Return the text of every item below line for line, with no changes to any character.

Data records

_ _ _

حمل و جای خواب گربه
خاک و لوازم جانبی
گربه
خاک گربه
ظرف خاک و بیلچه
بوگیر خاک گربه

_ _ _

- **Written response**
حمل و جای خواب گربه
خاک و لوازم جانبی
گربه
خاک گربه
ظرف خاک و بیلچه
بوگیر خاک گربه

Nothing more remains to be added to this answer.